The ECB has presented its proposals to the European Commission to contribute, together with the entire banking sector, to strengthening the competitiveness of Europe and the banking sector. A joint response from the Frankfurt Institute and the other European central banks to the public consultation launched by Brussels. The proposals, noting that macroprudential regulation, launched in the aftermath of the financial crisis, contributes to strengthening the resilience and solidity of banks without hindering their efficiency and ability to provide loans, have as their objective the completion of the banking union through the single guarantee on deposits and the union of savings and investments as well as greater cross-border competition between banks.
“The central banks of the Euro Area are united: the crucial step to strengthen Europe’s competitiveness is a truly single banking market, in which capital and liquidity can flow across borders and all deposits are protected equally”
explained ECB Vice President Luis de Guindos.
“Better integrated markets and greater cross-border competition can allow banks to better exploit economies of scale and diversify their activities”
said Claudia Buch, Chair of the ECB Supervisory Board.
Password: integration
The ECB recognizes that a resilient banking system is a prerequisite for the growth and competitiveness of the Euro Area, especially in the current context of uncertainty, but notes that competitiveness is based on the harmonization of rules, system integration and economies of scale, not on deregulation and is currently hampered by unnecessary complexity and fragmentation between countries. Hence the need for greater integration of the banking system and greater cross-border competition.
The first step is deposit guarantee and savings pooling
“The Euro Area must function as a single jurisdiction in terms of financial regulation,” says Eurotower, explaining that this involves making progress on “key components” such as the creation of a European Deposit Insurance Scheme (EDIS) and in the Savings and Investment Union.

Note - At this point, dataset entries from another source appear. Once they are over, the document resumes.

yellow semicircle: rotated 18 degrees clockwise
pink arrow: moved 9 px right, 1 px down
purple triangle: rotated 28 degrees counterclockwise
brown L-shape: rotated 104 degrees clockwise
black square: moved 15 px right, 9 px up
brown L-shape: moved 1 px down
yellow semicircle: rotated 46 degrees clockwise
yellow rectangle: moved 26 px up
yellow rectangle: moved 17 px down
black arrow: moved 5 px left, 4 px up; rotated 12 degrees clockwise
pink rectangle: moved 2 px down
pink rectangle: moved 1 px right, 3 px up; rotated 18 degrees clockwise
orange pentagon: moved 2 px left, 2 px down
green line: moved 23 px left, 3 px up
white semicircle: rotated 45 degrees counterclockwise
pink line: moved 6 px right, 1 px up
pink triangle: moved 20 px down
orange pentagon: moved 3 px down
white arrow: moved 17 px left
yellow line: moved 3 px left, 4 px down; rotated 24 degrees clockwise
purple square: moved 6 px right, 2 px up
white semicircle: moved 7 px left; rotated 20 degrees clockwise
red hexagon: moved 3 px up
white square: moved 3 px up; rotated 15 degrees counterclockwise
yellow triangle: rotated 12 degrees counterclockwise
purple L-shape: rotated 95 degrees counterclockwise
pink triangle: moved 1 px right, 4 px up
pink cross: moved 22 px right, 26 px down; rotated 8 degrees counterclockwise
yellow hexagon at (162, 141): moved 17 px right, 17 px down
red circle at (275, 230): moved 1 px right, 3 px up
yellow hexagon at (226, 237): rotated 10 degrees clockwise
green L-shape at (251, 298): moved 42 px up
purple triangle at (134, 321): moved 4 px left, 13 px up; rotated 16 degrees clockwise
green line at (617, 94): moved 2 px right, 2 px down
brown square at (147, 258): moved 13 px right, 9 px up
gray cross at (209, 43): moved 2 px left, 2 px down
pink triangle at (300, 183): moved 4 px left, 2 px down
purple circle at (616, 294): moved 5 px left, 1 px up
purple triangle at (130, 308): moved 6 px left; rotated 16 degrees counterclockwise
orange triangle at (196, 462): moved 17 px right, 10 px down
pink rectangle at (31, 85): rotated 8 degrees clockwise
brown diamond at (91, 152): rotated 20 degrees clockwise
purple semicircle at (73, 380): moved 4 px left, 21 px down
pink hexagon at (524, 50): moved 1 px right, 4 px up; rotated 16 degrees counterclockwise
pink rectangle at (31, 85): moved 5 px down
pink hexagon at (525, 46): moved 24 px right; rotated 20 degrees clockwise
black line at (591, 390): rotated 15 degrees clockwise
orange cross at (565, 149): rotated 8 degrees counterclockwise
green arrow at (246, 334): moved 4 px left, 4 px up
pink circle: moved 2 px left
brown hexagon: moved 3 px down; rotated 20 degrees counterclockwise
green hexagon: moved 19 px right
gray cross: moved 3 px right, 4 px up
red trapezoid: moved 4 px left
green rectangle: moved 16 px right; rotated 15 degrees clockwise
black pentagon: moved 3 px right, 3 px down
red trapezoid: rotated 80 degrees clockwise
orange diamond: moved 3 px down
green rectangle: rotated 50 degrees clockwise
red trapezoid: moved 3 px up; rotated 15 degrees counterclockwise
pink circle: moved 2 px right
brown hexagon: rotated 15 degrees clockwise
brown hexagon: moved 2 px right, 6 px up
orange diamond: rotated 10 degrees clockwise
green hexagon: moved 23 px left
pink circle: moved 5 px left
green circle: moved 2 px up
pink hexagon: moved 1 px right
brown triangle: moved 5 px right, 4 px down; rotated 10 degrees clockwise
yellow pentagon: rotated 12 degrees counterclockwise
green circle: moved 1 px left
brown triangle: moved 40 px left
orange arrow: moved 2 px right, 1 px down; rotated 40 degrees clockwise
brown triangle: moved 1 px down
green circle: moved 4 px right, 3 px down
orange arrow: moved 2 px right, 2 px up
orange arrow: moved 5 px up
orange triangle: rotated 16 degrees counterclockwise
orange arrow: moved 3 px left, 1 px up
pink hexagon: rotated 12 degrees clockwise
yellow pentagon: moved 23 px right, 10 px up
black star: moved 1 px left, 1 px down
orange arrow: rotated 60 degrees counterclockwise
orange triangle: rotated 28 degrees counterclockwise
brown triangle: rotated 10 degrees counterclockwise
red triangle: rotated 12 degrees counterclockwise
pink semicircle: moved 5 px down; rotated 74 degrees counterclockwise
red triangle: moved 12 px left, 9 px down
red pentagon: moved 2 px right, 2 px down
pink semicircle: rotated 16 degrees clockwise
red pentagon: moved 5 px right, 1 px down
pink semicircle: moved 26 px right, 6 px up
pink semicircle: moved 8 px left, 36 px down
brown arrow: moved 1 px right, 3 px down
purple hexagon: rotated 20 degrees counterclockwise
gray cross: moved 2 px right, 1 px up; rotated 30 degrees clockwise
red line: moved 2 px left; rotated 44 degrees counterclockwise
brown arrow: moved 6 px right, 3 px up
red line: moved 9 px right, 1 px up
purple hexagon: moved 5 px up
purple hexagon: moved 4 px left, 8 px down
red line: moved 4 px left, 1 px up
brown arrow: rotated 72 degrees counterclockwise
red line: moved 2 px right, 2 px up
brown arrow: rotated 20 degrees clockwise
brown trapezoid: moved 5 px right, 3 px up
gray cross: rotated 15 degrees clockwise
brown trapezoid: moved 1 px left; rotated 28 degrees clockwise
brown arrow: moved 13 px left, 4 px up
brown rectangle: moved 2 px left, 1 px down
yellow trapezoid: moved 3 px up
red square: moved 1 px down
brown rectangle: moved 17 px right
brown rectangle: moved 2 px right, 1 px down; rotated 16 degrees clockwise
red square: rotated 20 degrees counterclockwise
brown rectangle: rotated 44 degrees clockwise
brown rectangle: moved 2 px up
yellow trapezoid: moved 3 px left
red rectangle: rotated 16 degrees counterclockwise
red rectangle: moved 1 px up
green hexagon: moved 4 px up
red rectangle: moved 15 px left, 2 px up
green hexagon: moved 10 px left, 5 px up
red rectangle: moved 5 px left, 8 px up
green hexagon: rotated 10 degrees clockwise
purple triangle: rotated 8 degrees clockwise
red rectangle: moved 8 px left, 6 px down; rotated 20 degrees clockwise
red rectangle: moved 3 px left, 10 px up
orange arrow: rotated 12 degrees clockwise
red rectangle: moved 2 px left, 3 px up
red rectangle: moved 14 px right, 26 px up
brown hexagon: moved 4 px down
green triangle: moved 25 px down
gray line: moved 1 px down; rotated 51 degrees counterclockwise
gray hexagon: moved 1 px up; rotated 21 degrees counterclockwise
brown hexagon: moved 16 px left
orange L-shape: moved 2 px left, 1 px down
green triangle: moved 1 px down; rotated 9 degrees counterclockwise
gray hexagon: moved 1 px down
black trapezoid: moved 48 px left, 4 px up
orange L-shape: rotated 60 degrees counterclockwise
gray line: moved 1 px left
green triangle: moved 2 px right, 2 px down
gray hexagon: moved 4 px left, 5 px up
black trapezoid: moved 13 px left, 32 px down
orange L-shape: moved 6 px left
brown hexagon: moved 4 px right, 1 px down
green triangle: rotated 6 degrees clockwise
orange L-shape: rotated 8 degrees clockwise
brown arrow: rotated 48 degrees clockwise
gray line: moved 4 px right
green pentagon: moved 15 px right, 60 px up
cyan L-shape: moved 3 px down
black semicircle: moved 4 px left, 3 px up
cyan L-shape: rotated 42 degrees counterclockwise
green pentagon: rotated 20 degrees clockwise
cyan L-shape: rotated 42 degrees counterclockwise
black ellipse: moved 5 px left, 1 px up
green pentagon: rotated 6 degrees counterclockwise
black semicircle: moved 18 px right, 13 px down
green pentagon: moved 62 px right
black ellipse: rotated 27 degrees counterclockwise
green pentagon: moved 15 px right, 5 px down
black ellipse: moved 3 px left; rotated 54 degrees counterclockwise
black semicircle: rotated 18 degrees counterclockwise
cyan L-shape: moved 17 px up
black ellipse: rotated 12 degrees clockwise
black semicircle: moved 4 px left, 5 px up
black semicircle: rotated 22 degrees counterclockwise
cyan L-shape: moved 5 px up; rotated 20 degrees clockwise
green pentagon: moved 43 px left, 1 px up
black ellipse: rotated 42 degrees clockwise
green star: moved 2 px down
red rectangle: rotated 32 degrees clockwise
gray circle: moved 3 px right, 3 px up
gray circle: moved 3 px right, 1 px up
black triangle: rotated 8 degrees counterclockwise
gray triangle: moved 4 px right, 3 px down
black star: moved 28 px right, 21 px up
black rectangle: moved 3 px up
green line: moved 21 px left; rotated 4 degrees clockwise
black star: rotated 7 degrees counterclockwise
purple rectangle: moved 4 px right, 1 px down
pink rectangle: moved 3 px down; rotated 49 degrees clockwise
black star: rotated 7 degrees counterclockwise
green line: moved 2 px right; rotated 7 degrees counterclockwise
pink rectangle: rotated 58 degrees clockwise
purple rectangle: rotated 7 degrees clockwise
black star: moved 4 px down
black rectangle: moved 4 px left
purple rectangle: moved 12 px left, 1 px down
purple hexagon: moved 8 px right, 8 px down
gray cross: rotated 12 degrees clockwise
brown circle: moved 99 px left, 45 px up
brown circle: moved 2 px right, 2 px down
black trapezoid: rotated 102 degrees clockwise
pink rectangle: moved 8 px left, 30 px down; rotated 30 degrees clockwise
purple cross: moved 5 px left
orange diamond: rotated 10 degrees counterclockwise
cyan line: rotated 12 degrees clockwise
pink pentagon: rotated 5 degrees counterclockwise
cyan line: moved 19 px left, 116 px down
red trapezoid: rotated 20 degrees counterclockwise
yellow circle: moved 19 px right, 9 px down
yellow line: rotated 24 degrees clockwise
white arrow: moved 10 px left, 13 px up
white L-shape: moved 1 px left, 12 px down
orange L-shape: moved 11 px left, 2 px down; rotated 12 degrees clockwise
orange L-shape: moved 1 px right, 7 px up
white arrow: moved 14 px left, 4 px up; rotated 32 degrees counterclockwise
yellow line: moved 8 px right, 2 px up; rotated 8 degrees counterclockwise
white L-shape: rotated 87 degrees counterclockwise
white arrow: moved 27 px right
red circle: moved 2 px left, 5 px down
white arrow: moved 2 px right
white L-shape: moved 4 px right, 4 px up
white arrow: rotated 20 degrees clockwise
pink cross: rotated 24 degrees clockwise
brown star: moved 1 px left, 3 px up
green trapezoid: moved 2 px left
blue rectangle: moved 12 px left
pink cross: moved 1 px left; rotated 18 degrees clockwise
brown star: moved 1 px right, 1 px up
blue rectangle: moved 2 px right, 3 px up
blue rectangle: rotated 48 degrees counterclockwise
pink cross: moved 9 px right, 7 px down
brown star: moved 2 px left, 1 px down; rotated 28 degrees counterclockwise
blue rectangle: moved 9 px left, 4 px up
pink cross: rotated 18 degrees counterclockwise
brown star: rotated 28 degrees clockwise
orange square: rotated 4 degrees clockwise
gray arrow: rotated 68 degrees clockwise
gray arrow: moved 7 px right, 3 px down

Current legislation adequate for resilience
Measures to simplify regulation must address excessive complexity without weakening resilience, the ECB says, recognizing that reforms implemented since the financial crisis have helped restore confidence in banks, making them more resilient, without limiting their ability to finance the economy. Safeguard mechanisms such as the output floor and the prudential treatment of non-performing loans contribute to adequately covering risks and should be maintained. At the same time, the capital requirements of European banks are in line with international standards and allow credit institutions to maintain the disbursement of loans, even during periods of severe stress. There is no evidence that capital requirements have hindered banks’ efficiency or lending capacity.
The 5 new proposals
The Governing Council of the ECB has therefore asked for concrete changes to European banking regulations, through five proposals:
- the use of directly applicable regulations instead of directives;
- the consolidation of the five existing macroprudential buffers into just two;
- increasing proportionality for small banks;
- the simplification of reporting;
- adopting a holistic view of the overall level of capital.